The effects of this impunity for violence are already spilling back over into Russian society. More than 1,000 Russian citizens have been killed or injured by Russian soldiers who returned from fighting in Ukraine – a figure that is likely undercounted because of public censorship around military judicial proceedings that might otherwise reveal the true scope of the problem. Most of these cases have been perpetrated against a family member or close acquaintance. Drug and alcohol abuse by soldiers who have returned from Ukraine is often a factor.
Keeping Russian soldiers on a short leash
Amidst this backdrop, Russia’s leaders are concerned that returning veterans who have been publicly lauded as heroes in wartime propaganda could pose a credible future political challenge.
Putin has tried to stay a step ahead of this by recruiting former soldiers into his United Russia Party and launching a “Time of Heroes” campaign to ostensibly educate and retrain veterans for political careers. Marketed as a program to “lift up” combat veterans, the Time of Heroes program and other similar initiatives are actually designed to screen out overly ambitious candidates in favor of compliant, loyal, and unmemorable former soldiers who would be less likely to mount an independent political challenge, according to interviews with program personnel conducted by the independent Russian investigative media outlet Verstka.
The Kremlin is extremely aware that Russian soldiers could leverage their military service to build their own personal and political brands. Three popular Russian military bloggers were recently charged with terrorism and acting as foreign agents for publishing online commentaries that denounced corruption in Russian military supply and arms procurement which they saw as undermining the military’s capacity to fight effectively in Ukraine.
The June 2023 insurrection led by Wagner Group founder Yevgeny Prigozhin and the march by his mercenary forces on Moscow no doubt underscored to Putin that public displays of dissatisfaction and dissent can quickly spiral beyond control. Prigozhin’s death in a fiery plane crash just two months after his attempted rebellion sent a clear message that discord within Russia’s defense sector would not be tolerated.
Moscow’s heavy censorship and propaganda around what it frames as its “special military operation” in Ukraine has limited what the average Russian citizen knows about Russian military activities in Ukraine. The truth about the war – including systematic war crimes, the scale of Russian casualties, and the suffering that soldiers endured at the hands of their own Russian military commanders – would surely damage the country’s morale and cripple Putin’s approval rating if it were to be fully revealed to the Russian public.
Without a conflict to fight in Ukraine, Putin faces the risk that demobilized soldiers returning to Russia could reveal the true extent of the cost of the yearslong military operation.
This factor is a strong incentive for the Kremlin to seek other foreign venues where it can market its military machinery. Doing this would allow Russia to keep its soldiers employed and prevents them from returning home, where they might create pockets of instability.

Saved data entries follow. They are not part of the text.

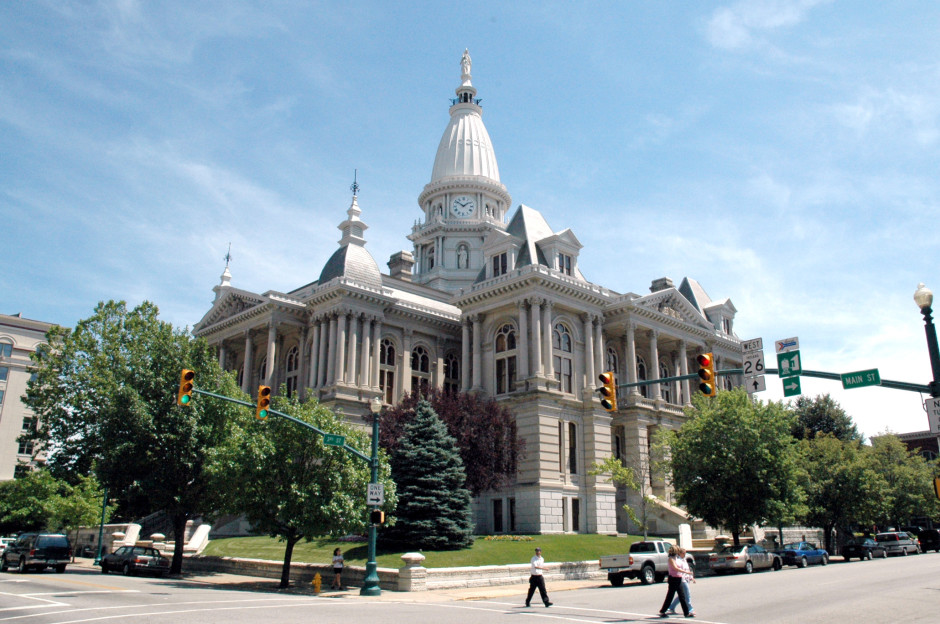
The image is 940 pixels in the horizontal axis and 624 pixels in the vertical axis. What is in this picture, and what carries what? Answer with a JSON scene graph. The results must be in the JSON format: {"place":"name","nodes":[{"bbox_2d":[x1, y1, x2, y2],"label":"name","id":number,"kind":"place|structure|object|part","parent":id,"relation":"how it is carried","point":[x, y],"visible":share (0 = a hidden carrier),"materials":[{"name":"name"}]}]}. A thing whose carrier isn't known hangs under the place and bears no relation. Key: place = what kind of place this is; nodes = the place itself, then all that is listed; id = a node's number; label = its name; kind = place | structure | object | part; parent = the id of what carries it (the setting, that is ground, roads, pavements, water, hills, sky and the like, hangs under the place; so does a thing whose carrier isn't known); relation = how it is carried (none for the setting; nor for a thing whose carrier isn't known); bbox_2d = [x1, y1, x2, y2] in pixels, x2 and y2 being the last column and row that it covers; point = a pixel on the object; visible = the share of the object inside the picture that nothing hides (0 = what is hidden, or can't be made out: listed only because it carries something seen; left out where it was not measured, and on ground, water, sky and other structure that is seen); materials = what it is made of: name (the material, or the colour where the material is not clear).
{"place":"outdoors","nodes":[
{"label":"outdoors","id":0,"kind":"place"},
{"bbox_2d":[0,313,61,481],"label":"apartment building","id":1,"kind":"structure","parent":0,"point":[21,330],"materials":[{"name":"beige"}]},
{"bbox_2d":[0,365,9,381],"label":"window","id":2,"kind":"structure","parent":1,"relation":"in","point":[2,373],"materials":[{"name":"blue glass"}]},
{"bbox_2d":[0,339,13,358],"label":"window","id":3,"kind":"structure","parent":1,"relation":"in","point":[6,344],"materials":[{"name":"blue glass"}]},
{"bbox_2d":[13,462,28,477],"label":"window","id":4,"kind":"structure","parent":1,"relation":"in","point":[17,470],"materials":[{"name":"black glass"}]},
{"bbox_2d":[17,436,32,454],"label":"window","id":5,"kind":"structure","parent":1,"relation":"in","point":[30,448],"materials":[{"name":"black glass"}]},
{"bbox_2d":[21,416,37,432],"label":"window","id":6,"kind":"structure","parent":1,"relation":"in","point":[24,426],"materials":[{"name":"white"}]},
{"bbox_2d":[72,558,616,600],"label":"pavement","id":7,"kind":"structure","parent":0,"point":[240,577],"materials":[{"name":"concrete"}]},
{"bbox_2d":[94,486,108,564],"label":"lamp post","id":8,"kind":"object","parent":7,"relation":"on","point":[100,539],"visible":0.59,"materials":[{"name":"green metal"}]},
{"bbox_2d":[25,300,244,576],"label":"tree","id":9,"kind":"object","parent":7,"relation":"on","point":[179,552],"visible":0.92,"materials":[{"name":"green plant"}]},
{"bbox_2d":[83,519,210,558],"label":"stone staircase","id":10,"kind":"structure","parent":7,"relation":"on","point":[206,526],"materials":[{"name":"white stone"}]},
{"bbox_2d":[205,390,387,588],"label":"tree","id":11,"kind":"object","parent":7,"relation":"on","point":[350,481],"visible":0.87,"materials":[{"name":"green plant"}]},
{"bbox_2d":[312,572,321,594],"label":"fire hydrant","id":12,"kind":"object","parent":7,"relation":"on","point":[317,577],"visible":0.99,"materials":[{"name":"yellow metal"}]},
{"bbox_2d":[331,547,343,588],"label":"person","id":13,"kind":"object","parent":7,"relation":"on","point":[339,559],"visible":0.99},
{"bbox_2d":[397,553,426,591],"label":"stone pillar","id":14,"kind":"structure","parent":7,"relation":"on","point":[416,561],"materials":[{"name":"white stone"}]},
{"bbox_2d":[176,554,615,590],"label":"stone wall","id":15,"kind":"structure","parent":0,"point":[560,566],"materials":[{"name":"white stone"}]},
{"bbox_2d":[195,533,646,565],"label":"lawn","id":16,"kind":"structure","parent":0,"point":[574,541],"materials":[{"name":"green plant"}]},
{"bbox_2d":[384,401,476,548],"label":"spruce tree","id":17,"kind":"object","parent":16,"relation":"on","point":[442,512],"visible":0.98,"materials":[{"name":"plant"}]},
{"bbox_2d":[484,534,533,541],"label":"flower bed","id":18,"kind":"object","parent":16,"relation":"on","point":[493,537],"visible":0.91,"materials":[{"name":"yellow plant"}]},
{"bbox_2d":[589,442,664,536],"label":"small tree","id":19,"kind":"object","parent":16,"relation":"on","point":[613,464],"visible":0.86,"materials":[{"name":"green plant"}]},
{"bbox_2d":[188,50,742,539],"label":"building","id":20,"kind":"structure","parent":0,"point":[611,501],"materials":[{"name":"beige stone"}]},
{"bbox_2d":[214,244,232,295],"label":"spire","id":21,"kind":"structure","parent":20,"relation":"on","point":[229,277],"materials":[{"name":"white"}]},
{"bbox_2d":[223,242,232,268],"label":"weather vane","id":22,"kind":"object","parent":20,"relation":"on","point":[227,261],"visible":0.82,"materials":[{"name":"grey metal"}]},
{"bbox_2d":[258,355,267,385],"label":"arched window","id":23,"kind":"structure","parent":20,"relation":"in","point":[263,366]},
{"bbox_2d":[284,345,298,397],"label":"arched window","id":24,"kind":"structure","parent":20,"relation":"in","point":[291,370],"materials":[{"name":"black glass"}]},
{"bbox_2d":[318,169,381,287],"label":"dome","id":25,"kind":"structure","parent":20,"relation":"on","point":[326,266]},
{"bbox_2d":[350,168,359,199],"label":"weather vane","id":26,"kind":"object","parent":20,"relation":"on","point":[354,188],"visible":0.89,"materials":[{"name":"black metal"}]},
{"bbox_2d":[378,339,395,404],"label":"arched window","id":27,"kind":"structure","parent":20,"relation":"in","point":[385,348],"materials":[{"name":"glass"}]},
{"bbox_2d":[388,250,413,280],"label":"chimney","id":28,"kind":"object","parent":20,"relation":"on","point":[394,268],"visible":0.45,"materials":[{"name":"stone"}]},
{"bbox_2d":[409,344,430,397],"label":"arched window","id":29,"kind":"structure","parent":20,"relation":"in","point":[420,370],"materials":[{"name":"glass"}]},
{"bbox_2d":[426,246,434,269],"label":"window","id":30,"kind":"structure","parent":20,"relation":"in","point":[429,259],"materials":[{"name":"white"}]},
{"bbox_2d":[443,350,460,393],"label":"arched window","id":31,"kind":"structure","parent":20,"relation":"in","point":[453,373],"materials":[{"name":"black glass"}]},
{"label":"clock tower","id":32,"kind":"part","parent":20,"relation":"part of","materials":[{"name":"white stone"}]},
{"bbox_2d":[456,242,468,268],"label":"statue","id":33,"kind":"object","parent":20,"relation":"in","point":[462,259],"visible":0.95,"materials":[{"name":"white stone"}]},
{"bbox_2d":[450,194,475,218],"label":"clock","id":34,"kind":"object","parent":20,"relation":"attached to","point":[464,201],"visible":0.97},
{"label":"dome","id":35,"kind":"part","parent":20,"relation":"part of","materials":[{"name":"white"}]},
{"bbox_2d":[459,48,472,82],"label":"statue","id":36,"kind":"object","parent":20,"relation":"on","point":[468,60],"visible":0.72,"materials":[{"name":"white"}]},
{"bbox_2d":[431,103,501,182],"label":"dome","id":37,"kind":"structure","parent":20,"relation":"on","point":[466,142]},
{"bbox_2d":[492,498,503,531],"label":"window","id":38,"kind":"structure","parent":20,"relation":"in","point":[499,523],"materials":[{"name":"black glass"}]},
{"bbox_2d":[492,252,508,276],"label":"window","id":39,"kind":"structure","parent":20,"relation":"in","point":[503,268],"materials":[{"name":"glass"}]},
{"bbox_2d":[493,321,515,395],"label":"arched window","id":40,"kind":"structure","parent":20,"relation":"in","point":[504,346],"materials":[{"name":"glass"}]},
{"bbox_2d":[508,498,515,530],"label":"window","id":41,"kind":"structure","parent":20,"relation":"in","point":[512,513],"materials":[{"name":"black glass"}]},
{"bbox_2d":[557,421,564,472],"label":"window","id":42,"kind":"structure","parent":20,"relation":"in","point":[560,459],"materials":[{"name":"black glass"}]},
{"bbox_2d":[553,322,573,392],"label":"arched window","id":43,"kind":"structure","parent":20,"relation":"in","point":[563,346],"materials":[{"name":"glass"}]},
{"bbox_2d":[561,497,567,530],"label":"window","id":44,"kind":"structure","parent":20,"relation":"in","point":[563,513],"materials":[{"name":"black glass"}]},
{"bbox_2d":[557,252,572,274],"label":"window","id":45,"kind":"structure","parent":20,"relation":"in","point":[567,268],"materials":[{"name":"glass"}]},
{"bbox_2d":[565,422,577,474],"label":"window","id":46,"kind":"structure","parent":20,"relation":"in","point":[571,442],"materials":[{"name":"black glass"}]},
{"bbox_2d":[570,497,580,531],"label":"window","id":47,"kind":"structure","parent":20,"relation":"in","point":[574,515],"materials":[{"name":"black glass"}]},
{"bbox_2d":[605,346,618,373],"label":"arched window","id":48,"kind":"structure","parent":20,"relation":"in","point":[609,359],"materials":[{"name":"black glass"}]},
{"bbox_2d":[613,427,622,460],"label":"window","id":49,"kind":"structure","parent":20,"relation":"in","point":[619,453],"materials":[{"name":"black glass"}]},
{"bbox_2d":[636,355,647,387],"label":"arched window","id":50,"kind":"structure","parent":20,"relation":"in","point":[642,368],"materials":[{"name":"black glass"}]},
{"bbox_2d":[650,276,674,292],"label":"chimney","id":51,"kind":"object","parent":20,"relation":"on","point":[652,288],"visible":0.18,"materials":[{"name":"stone"}]},
{"bbox_2d":[658,359,671,401],"label":"arched window","id":52,"kind":"structure","parent":20,"relation":"in","point":[663,366],"materials":[{"name":"black glass"}]},
{"bbox_2d":[642,496,704,539],"label":"staircase","id":53,"kind":"structure","parent":20,"relation":"attached to","point":[683,521],"materials":[{"name":"stone"}]},
{"bbox_2d":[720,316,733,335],"label":"window","id":54,"kind":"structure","parent":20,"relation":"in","point":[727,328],"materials":[{"name":"black glass"}]},
{"bbox_2d":[0,0,938,439],"label":"sky","id":55,"kind":"structure","parent":0,"point":[725,24],"materials":[{"name":"blue"}]},
{"bbox_2d":[1,552,938,623],"label":"road","id":56,"kind":"structure","parent":0,"point":[61,597],"materials":[{"name":"grey asphalt"}]},
{"bbox_2d":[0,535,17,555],"label":"car","id":57,"kind":"object","parent":56,"relation":"on","point":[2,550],"visible":0.36,"materials":[{"name":"white metal"}]},
{"bbox_2d":[1,532,71,572],"label":"black suv","id":58,"kind":"object","parent":56,"relation":"on","point":[45,550],"visible":0.99,"materials":[{"name":"black metal"}]},
{"bbox_2d":[100,544,169,576],"label":"black car","id":59,"kind":"object","parent":56,"relation":"on","point":[126,561],"visible":0.97,"materials":[{"name":"black metal"}]},
{"bbox_2d":[524,546,552,607],"label":"man","id":60,"kind":"object","parent":56,"relation":"on","point":[534,586],"visible":0.98},
{"bbox_2d":[601,539,678,586],"label":"pickup truck","id":61,"kind":"object","parent":56,"relation":"on","point":[646,563],"visible":0.7,"materials":[{"name":"metal"}]},
{"bbox_2d":[658,544,692,617],"label":"woman","id":62,"kind":"object","parent":56,"relation":"on","point":[668,581],"visible":0.98},
{"bbox_2d":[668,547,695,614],"label":"person","id":63,"kind":"object","parent":56,"relation":"on","point":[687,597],"visible":0.45},
{"bbox_2d":[708,543,781,574],"label":"silver car","id":64,"kind":"object","parent":56,"relation":"on","point":[744,555],"visible":0.91,"materials":[{"name":"silver metal"}]},
{"bbox_2d":[776,542,828,568],"label":"blue car","id":65,"kind":"object","parent":56,"relation":"on","point":[801,552],"visible":0.86,"materials":[{"name":"blue metal"}]},
{"bbox_2d":[841,535,884,560],"label":"dark car","id":66,"kind":"object","parent":56,"relation":"on","point":[858,548],"visible":0.91,"materials":[{"name":"black metal"}]},
{"bbox_2d":[875,531,920,556],"label":"minivan","id":67,"kind":"object","parent":56,"relation":"on","point":[896,537],"visible":0.81,"materials":[{"name":"metal"}]},
{"bbox_2d":[917,528,939,552],"label":"dark car","id":68,"kind":"object","parent":56,"relation":"on","point":[928,537],"visible":0.83,"materials":[{"name":"black metal"}]},
{"bbox_2d":[706,0,825,48],"label":"cloud","id":69,"kind":"structure","parent":0,"point":[725,24],"materials":[{"name":"white"}]},
{"bbox_2d":[885,429,939,459],"label":"brick building","id":70,"kind":"structure","parent":0,"point":[922,446],"materials":[{"name":"brick"}]},
{"label":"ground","id":71,"kind":"structure","parent":0},
{"bbox_2d":[0,468,107,534],"label":"tree","id":72,"kind":"object","parent":71,"relation":"on","point":[22,512],"visible":0.79,"materials":[{"name":"green plant"}]},
{"bbox_2d":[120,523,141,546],"label":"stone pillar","id":73,"kind":"structure","parent":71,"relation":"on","point":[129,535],"materials":[{"name":"white stone"}]},
{"bbox_2d":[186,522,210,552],"label":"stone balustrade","id":74,"kind":"structure","parent":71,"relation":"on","point":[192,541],"materials":[{"name":"white stone"}]},
{"bbox_2d":[195,385,378,606],"label":"traffic light pole","id":75,"kind":"object","parent":71,"relation":"on","point":[374,475],"visible":0.91,"materials":[{"name":"green metal"}]},
{"bbox_2d":[177,369,194,405],"label":"traffic light","id":76,"kind":"object","parent":75,"relation":"attached to","point":[190,373],"visible":0.95,"materials":[{"name":"orange"}]},
{"bbox_2d":[256,385,270,419],"label":"traffic light","id":77,"kind":"object","parent":75,"relation":"attached to","point":[265,388],"visible":0.97,"materials":[{"name":"orange"}]},
{"bbox_2d":[322,433,345,446],"label":"street sign","id":78,"kind":"object","parent":75,"relation":"attached to","point":[330,441],"visible":0.97,"materials":[{"name":"green metal"}]},
{"bbox_2d":[366,482,383,505],"label":"sign","id":79,"kind":"object","parent":75,"relation":"attached to","point":[370,495],"visible":0.95,"materials":[{"name":"white metal"}]},
{"bbox_2d":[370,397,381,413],"label":"lamp","id":80,"kind":"object","parent":75,"relation":"on","point":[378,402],"visible":0.96,"materials":[{"name":"white glass"}]},
{"bbox_2d":[369,509,384,525],"label":"pedestrian signal","id":81,"kind":"object","parent":75,"relation":"attached to","point":[378,513],"visible":0.87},
{"bbox_2d":[375,381,521,491],"label":"tree","id":82,"kind":"object","parent":71,"relation":"on","point":[403,413],"visible":0.66,"materials":[{"name":"red plant"}]},
{"bbox_2d":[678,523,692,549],"label":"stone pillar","id":83,"kind":"structure","parent":71,"relation":"on","point":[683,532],"materials":[{"name":"white stone"}]},
{"bbox_2d":[665,387,805,545],"label":"tree","id":84,"kind":"object","parent":71,"relation":"on","point":[692,455],"visible":0.97,"materials":[{"name":"green plant"}]},
{"bbox_2d":[786,392,861,444],"label":"tree","id":85,"kind":"object","parent":71,"relation":"on","point":[821,417],"visible":0.45,"materials":[{"name":"green plant"}]},
{"bbox_2d":[793,431,887,550],"label":"tree","id":86,"kind":"object","parent":71,"relation":"on","point":[847,486],"visible":0.79,"materials":[{"name":"green plant"}]},
{"bbox_2d":[864,434,938,528],"label":"tree","id":87,"kind":"object","parent":71,"relation":"on","point":[905,499],"visible":0.63,"materials":[{"name":"green plant"}]},
{"bbox_2d":[913,282,939,398],"label":"street lamp","id":88,"kind":"object","parent":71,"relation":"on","point":[929,319],"visible":0.81,"materials":[{"name":"metal"}]},
{"bbox_2d":[607,367,931,392],"label":"traffic signal pole","id":89,"kind":"object","parent":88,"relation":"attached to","point":[677,379],"visible":0.62,"materials":[{"name":"green metal"}]},
{"bbox_2d":[599,371,616,411],"label":"traffic light","id":90,"kind":"object","parent":89,"relation":"attached to","point":[604,388],"visible":0.98,"materials":[{"name":"orange"}]},
{"bbox_2d":[697,352,715,395],"label":"traffic light","id":91,"kind":"object","parent":89,"relation":"attached to","point":[709,375],"visible":0.98,"materials":[{"name":"orange"}]},
{"bbox_2d":[740,338,763,354],"label":"sign","id":92,"kind":"object","parent":89,"relation":"attached to","point":[755,346],"visible":0.99,"materials":[{"name":"white metal"}]},
{"bbox_2d":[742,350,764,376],"label":"sign","id":93,"kind":"object","parent":89,"relation":"attached to","point":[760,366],"visible":0.92,"materials":[{"name":"white metal"}]},
{"bbox_2d":[745,371,766,393],"label":"sign","id":94,"kind":"object","parent":89,"relation":"attached to","point":[755,382],"visible":0.91,"materials":[{"name":"white metal"}]},
{"bbox_2d":[775,337,799,352],"label":"sign","id":95,"kind":"object","parent":89,"relation":"attached to","point":[790,344],"visible":0.99,"materials":[{"name":"white metal"}]},
{"bbox_2d":[775,349,801,376],"label":"sign","id":96,"kind":"object","parent":89,"relation":"attached to","point":[790,361],"visible":0.97,"materials":[{"name":"green metal"}]},
{"bbox_2d":[781,376,801,397],"label":"street sign","id":97,"kind":"object","parent":89,"relation":"attached to","point":[788,390],"visible":0.95,"materials":[{"name":"green metal"}]},
{"bbox_2d":[839,368,880,388],"label":"street sign","id":98,"kind":"object","parent":89,"relation":"attached to","point":[850,384],"visible":0.97,"materials":[{"name":"green metal"}]},
{"bbox_2d":[924,396,939,433],"label":"sign","id":99,"kind":"object","parent":88,"relation":"attached to","point":[937,410],"visible":0.94,"materials":[{"name":"white metal"}]},
{"bbox_2d":[933,477,939,498],"label":"traffic light","id":100,"kind":"object","parent":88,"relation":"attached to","point":[937,481],"visible":0.96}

Notably, Russia has significantly expanded its military relations and security footprint in sub-Saharan Africa in recent years. An end to the war in Ukraine could prompt Moscow to redirect additional Russian soldiers to that region to build on the 20,000-strong estimated footprint of active Russian mercenaries. Most of these soldiers were initially part of Wagner Group operations that, following Prigozhin’s death, have been brought under the direct control of Russia’s Ministry of Defense and subsequently rebranded as Africa Corps.
The path to lasting peace in Ukraine will require facing this leviathan head on. Appeasing Putin with a favorable peace deal will prompt him to redirect the monster, as the international community has witnessed Russia doing time and again by lending its security services to dictatorships in places such as Mali, Syria, and Venezuela.
The United States should not expect Russia’s current leadership to accept a peace agreement unless its military is subdued to the extent that its soldiers understand that they are fighting a losing battle. The United States will need to demonstrate nothing less than full support for its longtime allies in Ukraine and Europe to help Ukraine persevere against Putin’s aggression.